Город встретил Илая и Миру волной красок и звуков. Улицы «Двадцать седьмого» гудели, как огромный улей: торговцы расхваливали товар, звеня монетами, дети сновали между ног, а над лотками поднимался сладкий запах карамели и жареных орехов. Солнце стояло высоко, отражаясь в лужах на мостовой, и воздух был тёплым, с лёгкой осенней прохладой. Илай держал Миру за руку, её пальцы были мягкими, и он старался не думать о том, что ждёт их дальше, наслаждаясь этим днём.


Они свернули на главную площадь, где раскинулась ярмарка. Прилавки пестрели тканями, глиняной посудой и корзинами с яблоками, блестящими, как рубины. Над толпой покачивались вывески, наспех намалёванные: «Лучшие пироги в городе!» и «Попробуй — не пожалеешь!». В центре площади гремел смех — там собралась толпа, подбадривая участников какого-то зрелища. Мира потянула Илая ближе, её глаза загорелись любопытством.

— Пойдём посмотрим, — сказала она, ускоряя шаг.

Они протиснулись сквозь толпу и остановились у деревянной платформы, где шло соревнование едоков. Пятеро мужчин, красные от натуги, сидели за длинным столом, заваленным мисками с дымящейся кашей. Перед каждым стояла кружка браги, а зрители орали, хлопая в ладоши: «Давай, глотай! Ещё!» Один участник, с бородой в крошках, запихивал ложку за ложкой, его щёки раздувались, как у хомяка. Другой, тощий и потный, уже сдался, откинувшись на спинку стула и держась за живот. Толпа взревела от смеха, когда он махнул рукой, сдаваясь.

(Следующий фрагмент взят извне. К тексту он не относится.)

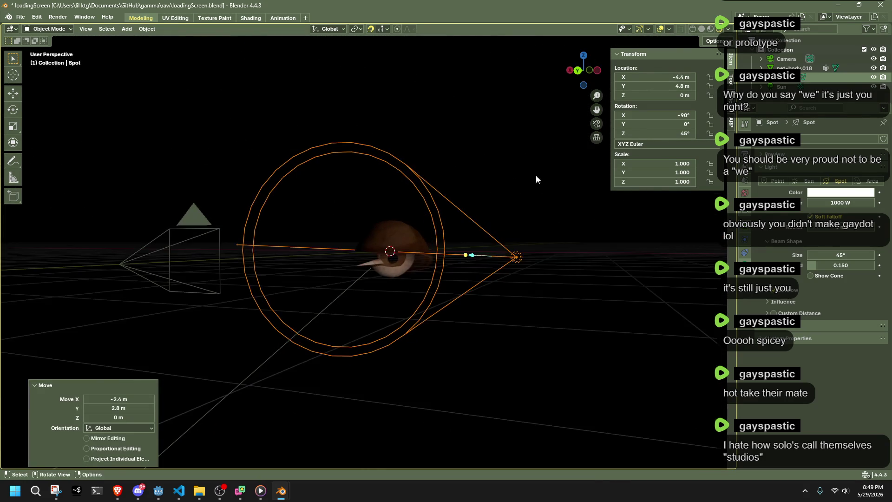
click(491, 376)
key(KP_0)
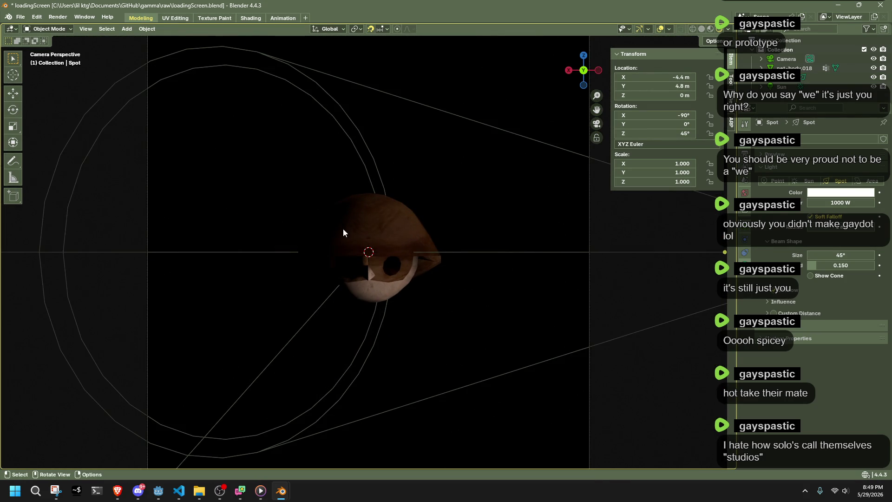
Turn the net-body.018 hat around Z and tilt it around X, then undo the tilt
click(350, 244)
key(r)
key(z)
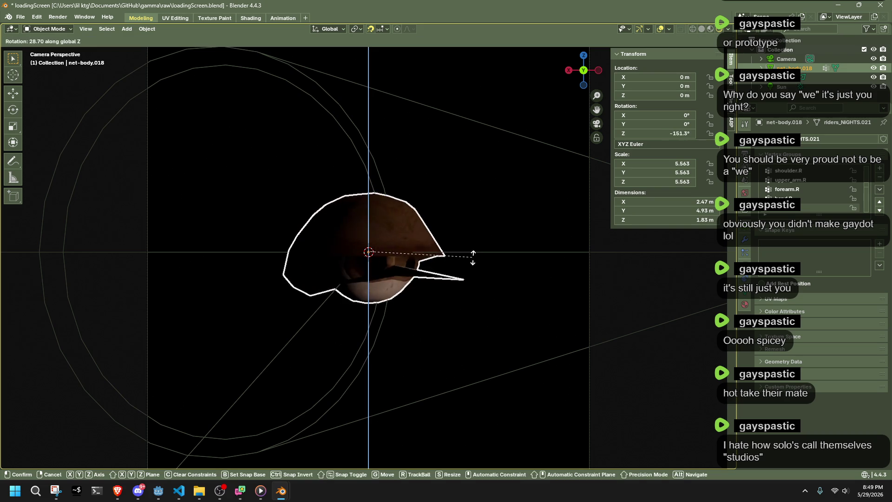
click(418, 177)
key(r)
click(460, 168)
key(r)
key(x)
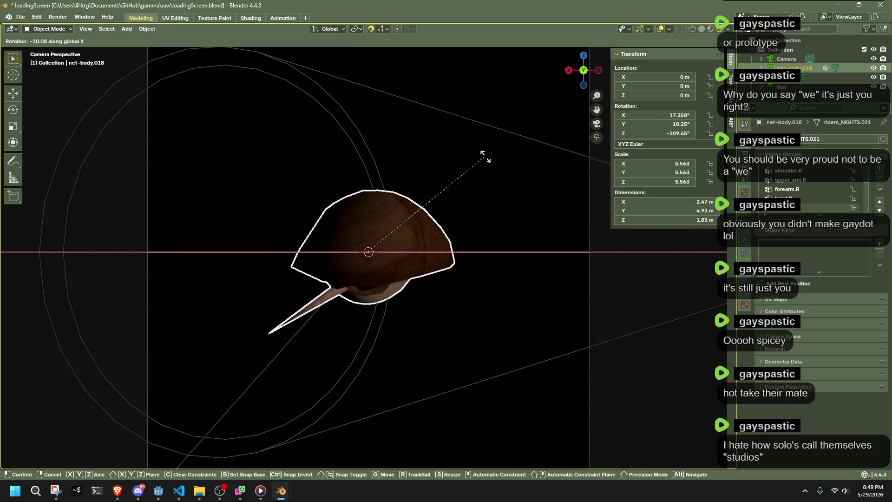
click(497, 198)
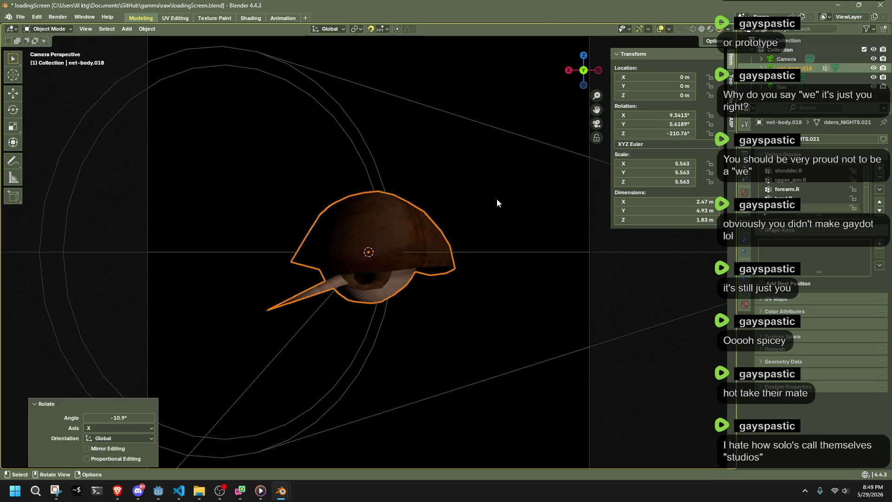
key(ctrl+z)
scroll(498, 199, down, 3)
scroll(418, 258, up, 2)
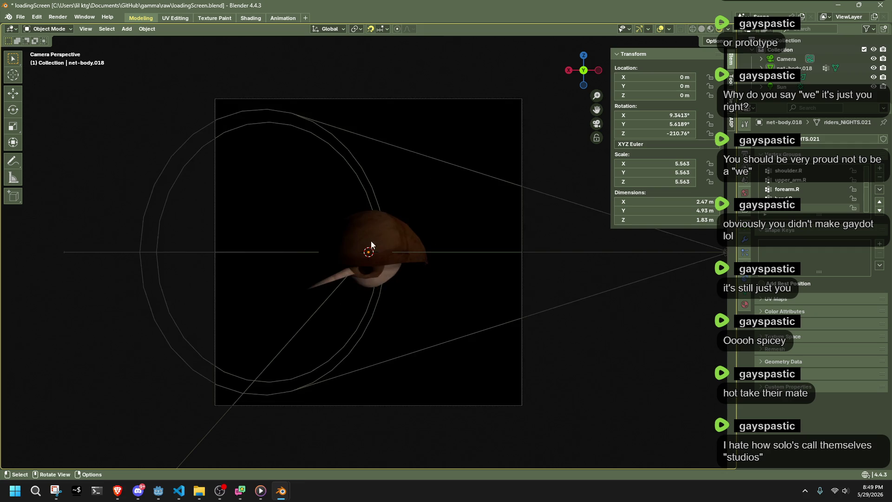
Re-rotate the hat around Z and X until it sits at about 9°, 5.6°, −210.8° facing the camera
click(390, 237)
key(r)
key(z)
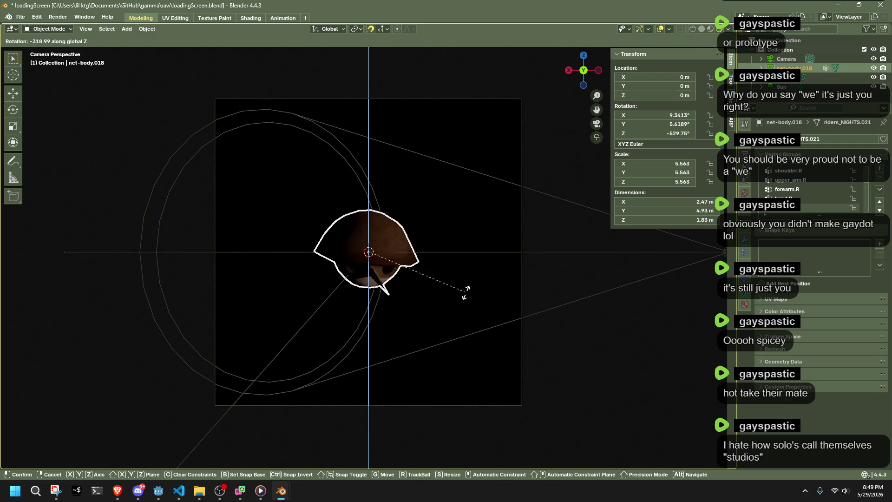
click(456, 240)
key(r)
click(461, 234)
key(r)
key(x)
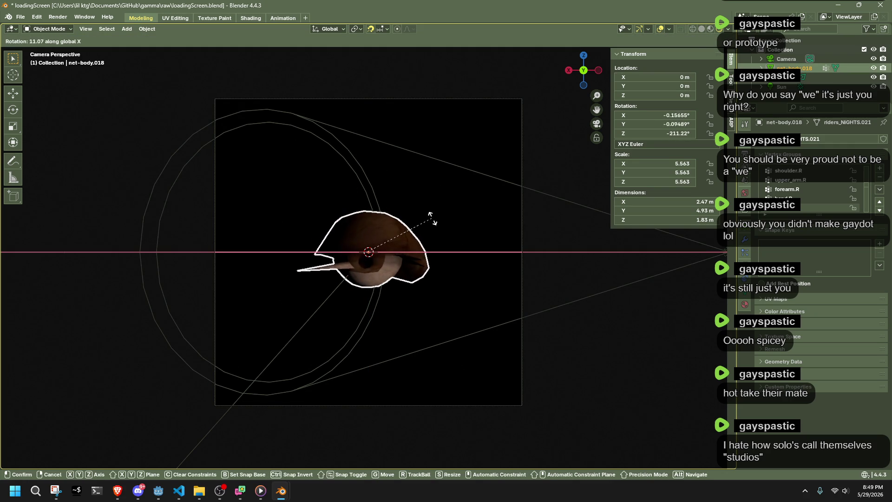
click(430, 213)
key(r)
key(z)
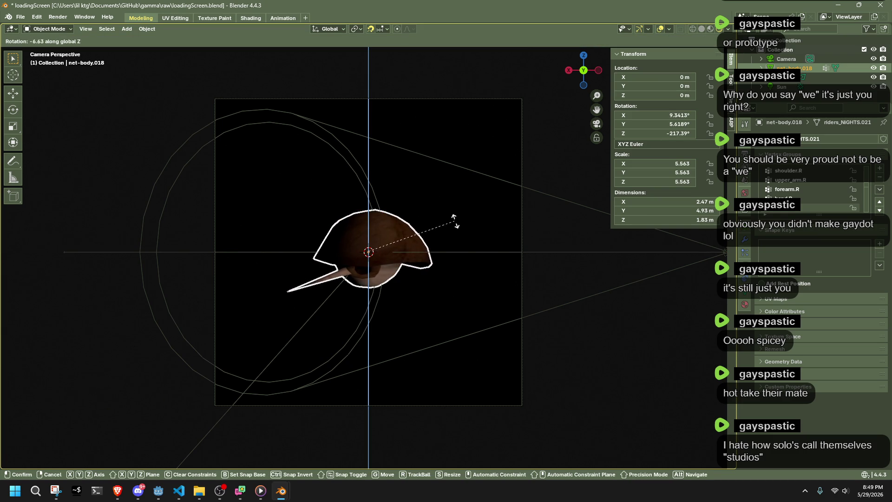
click(480, 257)
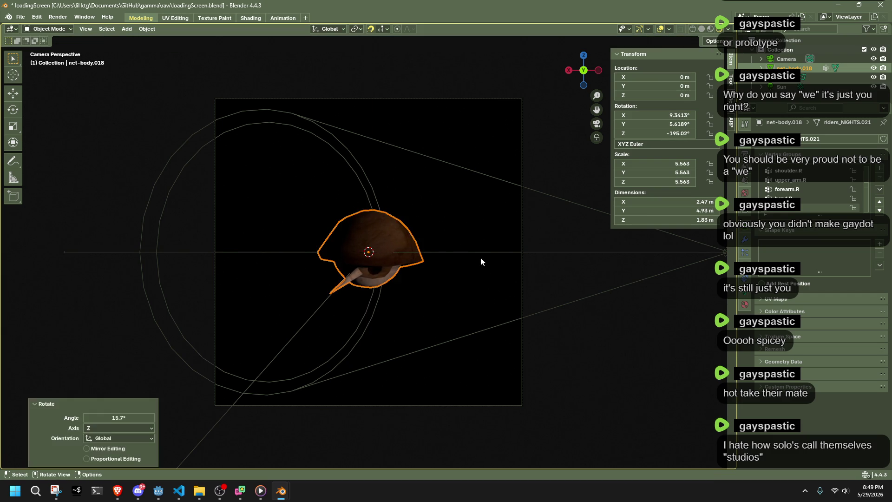
click(442, 297)
scroll(443, 298, down, 3)
scroll(546, 292, down, 1)
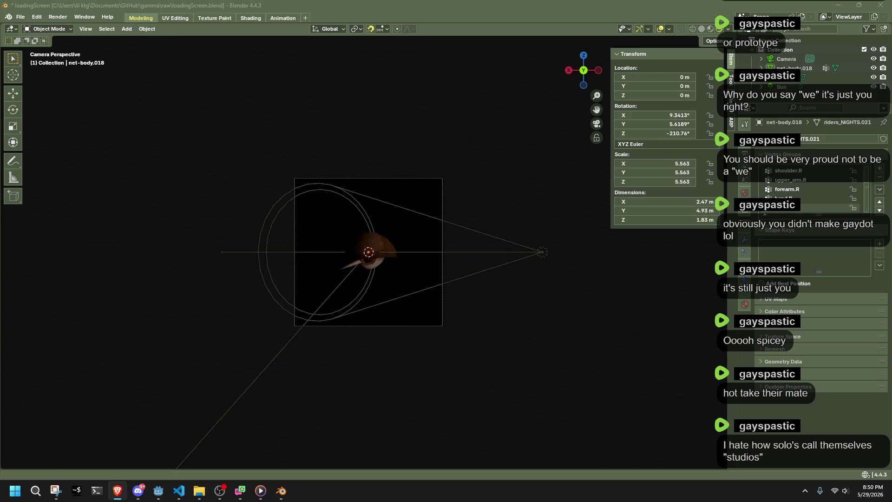
Select the Sun light and re-aim it more steeply at the hat, about 76°, −13°, −41°
shift+middle_drag(432, 252, 418, 255)
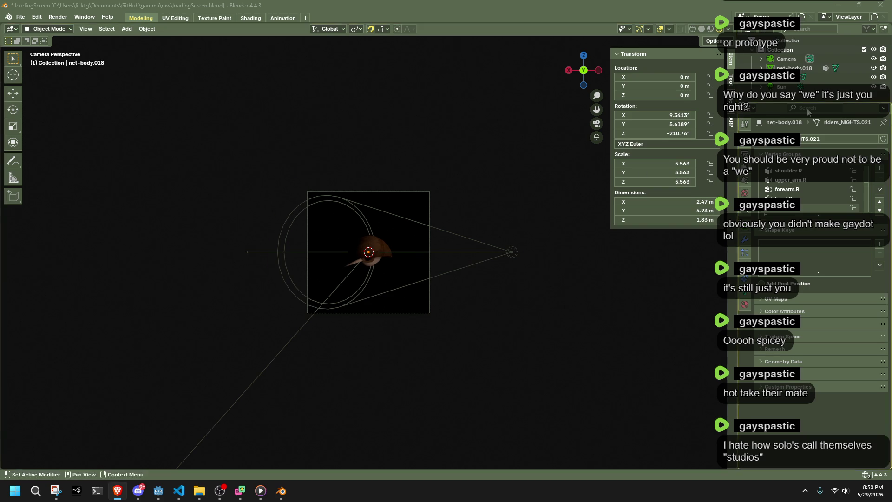
click(337, 288)
middle_drag(460, 302, 217, 291)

Мира хихикнула, прижавшись к плечу Илая.

— Смотри, тот с бородой сейчас лопнет, — шепнула она, указывая на лидера.

Илай улыбнулся, но в груди кольнуло — что-то в этом зрелище напоминало ресторан, где люди теряли себя ради пустого веселья. Он прогнал мысль и сжал её руку.

— Пойду возьму нам мороженое, — сказал он. — Ванильное, как любишь?

— Ага, — кивнула Мира, не отрывая глаз от платформы.

Илай вернулся через пару минут с двумя вафельными рожками, от которых тянулся сладкий аромат. Он протянул один Мире, и она тут же лизнула, довольно зажмурившись. Но не прошло и минуты, как она споткнулась о чей-то башмак в толпе. Рожок выскользнул из её руки и шлёпнулся на мостовую, оставив белое пятно. Мира замерла, глядя на него с такой обидой, что Илай не выдержал и рассмеялся.

— Ну вот, — пробормотала она, надув губы. — Только начала.

— Держи мой, — сказал Илай, протягивая свой рожок. — Я ещё возьму.

— Правда? — её глаза вспыхнули, и она чмокнула его в щёку, забирая мороженое. — Ты лучший.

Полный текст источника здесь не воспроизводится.